# Comment/question for those of you that use the Deulen sharpening jig



## garageking (Mar 2, 2017)

I recently purchased the Deulen jig to sharpen my jointer knives.Having watched the youtube videos I pasted sandpaper onto glass and made sure I did the same number of strokes for each knife. As expected the sandpaper is probably only good enough for one set of knives (if that). But while very impressed with the jig (beautiful tool well worth the money), I wasn't happy with the sharpness of the knives.So I reverted to what I do with very dull chisels or plane blades ie lay the sandpaper on the jointer table and slowly progress to higher grits (and much higher than the 400 Mr. Deulen recommends).I also made sure to flatten the back of each knife first. I also didn't get too hung up on putting the same number of strokes on each knive (what does it really matter if the tip of each knife is going to be individually set at the level of the outfeed table or a couple of thousandths above). I use the Oneway multigauge. Using this technique (basic scary sharp), I was able to nicely shave my arm.To return to the jig itself, it was made of spalted (maple I think) and really nicely machined brass. So I do highly recommend it.


----------



## Bill_Steele (Aug 29, 2013)

I have this jig in the 12" size-I think mine is made of oak-but I might be mistaken. I have used it once or twice to sharpen my planer knives. It was a while ago but I think it did a decent job of sharpening the knives-probably not "scary" sharp-but sharp enough to perform well. With the 12" size I can also put all three 6" jointer knives in at the same time (2 on one side and 1 on the other). It's not something I use often.

Unrelated question-should I be striving to get my jointer and planer knives sharp enough to shave with? Sometimes I wonder if a really sharp edge may not be very durable.


----------



## Unknowncraftsman (Jun 23, 2013)

Bill after using that jig have you checked to see if the edge is straight. No belly or hollow in the middle.
I tried to make one and the blades always came out wonky
So I use a tromek to sharpen my jointer knives keeping the sharpness angle is very important. To compliment the hook angle of the head. A straight edge is also nice easy setting


----------



## rad457 (Jun 15, 2013)

Check out this method of getting scary sharp blades?
http://lumberjocks.com/projects/106720
Have since switched to carbide helical head machines but sometimes miss the perfect finish the Hitachi used to leave!


----------



## Bill_Steele (Aug 29, 2013)

Aj - I did not put a straight edge on the knives-I'll have to check them. The jig has a brass insert that I assume has a flat bottom. It's probably important to make sure that the knife is fully seated in the insert. I imagine if the slot was not completely flat that the knife might rock or more might get taken off one end than the other.
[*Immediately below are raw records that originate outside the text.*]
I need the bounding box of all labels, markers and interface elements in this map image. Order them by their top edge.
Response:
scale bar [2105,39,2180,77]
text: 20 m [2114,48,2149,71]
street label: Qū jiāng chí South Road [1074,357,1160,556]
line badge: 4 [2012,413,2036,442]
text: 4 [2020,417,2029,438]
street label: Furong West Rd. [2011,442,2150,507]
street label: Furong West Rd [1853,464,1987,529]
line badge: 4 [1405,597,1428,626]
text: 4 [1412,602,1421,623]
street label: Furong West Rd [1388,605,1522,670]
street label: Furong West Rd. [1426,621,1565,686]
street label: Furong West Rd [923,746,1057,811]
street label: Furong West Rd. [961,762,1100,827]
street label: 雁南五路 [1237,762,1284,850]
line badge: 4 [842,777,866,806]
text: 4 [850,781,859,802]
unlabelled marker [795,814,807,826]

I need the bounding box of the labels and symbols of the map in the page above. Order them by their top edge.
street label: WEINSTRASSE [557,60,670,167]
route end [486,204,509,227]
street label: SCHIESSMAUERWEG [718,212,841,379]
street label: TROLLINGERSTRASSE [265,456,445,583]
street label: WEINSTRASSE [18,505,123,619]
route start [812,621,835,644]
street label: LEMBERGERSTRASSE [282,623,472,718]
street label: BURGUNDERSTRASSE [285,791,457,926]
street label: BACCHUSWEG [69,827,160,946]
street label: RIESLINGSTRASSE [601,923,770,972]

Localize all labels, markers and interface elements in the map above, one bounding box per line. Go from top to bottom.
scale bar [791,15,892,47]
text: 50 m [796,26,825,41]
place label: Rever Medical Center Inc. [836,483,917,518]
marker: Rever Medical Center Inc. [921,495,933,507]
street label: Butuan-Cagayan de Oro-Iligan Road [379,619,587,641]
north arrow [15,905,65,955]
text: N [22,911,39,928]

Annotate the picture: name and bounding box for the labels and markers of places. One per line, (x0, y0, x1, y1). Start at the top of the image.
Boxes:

Those Tormek sharpeners are very nice and I'd like to get one someday. For now all my sharpening is done by hand with jigs (Deulen and Veritas) to help support and align.


----------



## Bill_Steele (Aug 29, 2013)

Andre-that's a nice jig. I like that you can take a sharpening stone/plate to the knife and use a smaller stone-rather than having to have a large base made of float glass/granite/MDF with sandpaper.


----------